The five plants are located at Punjab, Himachal Pradesh, Uttarakhand, Goa and Karnataka. While Punjab, Himachal Pradesh and Uttarakhand were among the first few states to ban Maggi, following the detection of contaminated samples in those regions, Goa and Karnataka followed. Goa banned the product in June as a “precautionary measure”, while Karnataka first gave a thumbs-up to the product and then reversed its stand.
Sources say the Nestle India management is talking to the authorities in Goa and Karnataka to allow production in these states. Goa is on top of the company’s list, as a Central Food Technological Research Institute laboratory, approved by the Food Safety and Standards Authority of India (FSSAI), had found samples of Maggi sent by the Goa FDA to be in compliance with food safety norms.
Responding to queries on the issue, a Nestle India spokesperson said re-starting the manufacturing process was lengthy and complex. “We will evaluate where we can accelerate the process of re-starting production under the current circumstances,” the spokesperson added.
Those in the know say resolving production issues will be critical for Nestle, as it looks to re-launch Maggi by the year-end. Earlier, Nestle India Managing Director Suresh Narayanan had said the company would press all levers to make the re-launch memorable.
For that, Nestle will have to commence production at the earliest.
Some say Nestle could have avoided the current logjam had it not terminated an agreement with Kolkata-based contract manufacturer SAJ Food Products last month.
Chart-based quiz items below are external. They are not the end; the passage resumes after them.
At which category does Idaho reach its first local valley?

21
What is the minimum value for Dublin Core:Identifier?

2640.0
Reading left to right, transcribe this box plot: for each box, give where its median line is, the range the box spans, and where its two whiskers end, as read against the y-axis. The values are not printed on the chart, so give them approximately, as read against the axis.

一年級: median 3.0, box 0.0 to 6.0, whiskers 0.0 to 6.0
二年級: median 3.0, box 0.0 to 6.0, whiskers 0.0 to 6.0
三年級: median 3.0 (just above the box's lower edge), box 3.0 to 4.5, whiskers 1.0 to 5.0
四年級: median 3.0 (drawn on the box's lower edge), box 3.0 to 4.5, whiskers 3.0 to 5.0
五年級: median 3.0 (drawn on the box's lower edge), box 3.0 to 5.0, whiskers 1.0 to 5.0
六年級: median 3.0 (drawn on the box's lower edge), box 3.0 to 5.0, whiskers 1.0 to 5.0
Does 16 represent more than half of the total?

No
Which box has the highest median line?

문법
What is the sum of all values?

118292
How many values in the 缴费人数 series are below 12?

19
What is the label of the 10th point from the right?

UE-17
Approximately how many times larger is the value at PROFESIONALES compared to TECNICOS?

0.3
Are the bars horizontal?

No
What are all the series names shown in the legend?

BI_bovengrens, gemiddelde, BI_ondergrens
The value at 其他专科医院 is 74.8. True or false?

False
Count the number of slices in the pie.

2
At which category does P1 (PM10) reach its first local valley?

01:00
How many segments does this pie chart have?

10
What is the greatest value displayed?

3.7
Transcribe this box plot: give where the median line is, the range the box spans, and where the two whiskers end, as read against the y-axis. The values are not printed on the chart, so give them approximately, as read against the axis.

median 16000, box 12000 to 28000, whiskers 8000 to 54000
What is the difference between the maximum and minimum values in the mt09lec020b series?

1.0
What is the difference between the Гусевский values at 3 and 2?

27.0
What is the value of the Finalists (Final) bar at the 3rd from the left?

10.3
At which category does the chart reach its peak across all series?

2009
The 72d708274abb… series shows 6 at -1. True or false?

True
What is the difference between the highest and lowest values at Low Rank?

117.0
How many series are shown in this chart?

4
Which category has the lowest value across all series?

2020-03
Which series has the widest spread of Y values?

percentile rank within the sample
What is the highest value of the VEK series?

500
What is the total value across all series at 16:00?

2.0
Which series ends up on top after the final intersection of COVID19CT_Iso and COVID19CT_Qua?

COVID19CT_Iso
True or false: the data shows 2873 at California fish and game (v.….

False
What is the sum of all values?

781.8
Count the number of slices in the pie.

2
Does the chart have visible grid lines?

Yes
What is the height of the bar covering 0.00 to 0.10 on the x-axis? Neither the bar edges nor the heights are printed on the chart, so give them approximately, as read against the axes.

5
As West Bengal didn’t ban Maggi, the issue of having to negotiate with state authorities wouldn’t arise, they add.
The FSSAI-certified SAJ Food Products manufactured about four per cent of Maggi’s annual volumes.
As Nestle didn’t have its own plant to manufacture Maggi in the eastern region, SAJ was a key contract manufacturer.
While SAJ Chairman K D Paul said his company continued to manufacture other Nestle products, he declined to specify what led to the termination of the Maggi contract. “The decision (to terminate the Maggi contract) was taken by Nestle, as it thought it would be best to use its own production facilities,” Paul said. “We not only remain manufacturers of other Nestle products, but also their leading distributors in the (eastern) region.”